— WORK TO COMPLETE —
Output every line of text read from the records as a numbered list, one line per item, with blank lines omitted. Leave the pictures out.
= = = = = = =
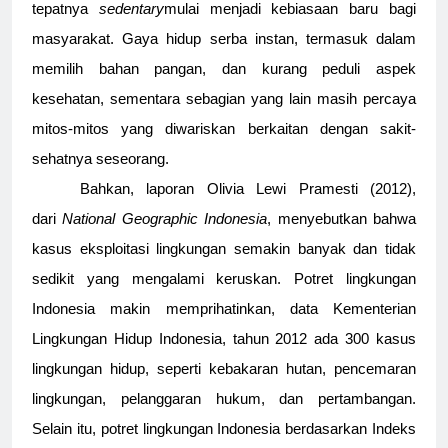
tepatnya
sedentary
mulai menjadi kebiasaan baru bagi
masyarakat. Gaya hidup serba instan, termasuk dalam
memilih bahan pangan, dan kurang peduli aspek
kesehatan, sementara sebagian yang lain masih percaya
mitos-mitos yang diwariskan berkaitan dengan sakit-
sehatnya seseorang.
Bahkan, laporan Olivia Lewi Pramesti (2012),
dari
National Geographic Indonesia
, menyebutkan bahwa
kasus eksploitasi lingkungan semakin banyak dan tidak
sedikit yang mengalami keruskan. Potret lingkungan
Indonesia makin memprihatinkan, data Kementerian
Lingkungan Hidup Indonesia, tahun 2012 ada 300 kasus
lingkungan hidup, seperti kebakaran hutan, pencemaran
lingkungan, pelanggaran hukum, dan pertambangan.
Selain itu, potret lingkungan Indonesia berdasarkan Indeks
= = = = = = =
— PROBLEM SOLUTION —
1. tepatnya
2. sedentary
3. mulai menjadi kebiasaan baru bagi
4. masyarakat. Gaya hidup serba instan, termasuk dalam
5. memilih bahan pangan, dan kurang peduli aspek
6. kesehatan, sementara sebagian yang lain masih percaya
7. mitos-mitos yang diwariskan berkaitan dengan sakit-
8. sehatnya seseorang.
9. Bahkan, laporan Olivia Lewi Pramesti (2012),
10. dari
11. National Geographic Indonesia
12. , menyebutkan bahwa
13. kasus eksploitasi lingkungan semakin banyak dan tidak
14. sedikit yang mengalami keruskan. Potret lingkungan
15. Indonesia makin memprihatinkan, data Kementerian
16. Lingkungan Hidup Indonesia, tahun 2012 ada 300 kasus
17. lingkungan hidup, seperti kebakaran hutan, pencemaran
18. lingkungan, pelanggaran hukum, dan pertambangan.
19. Selain itu, potret lingkungan Indonesia berdasarkan Indeks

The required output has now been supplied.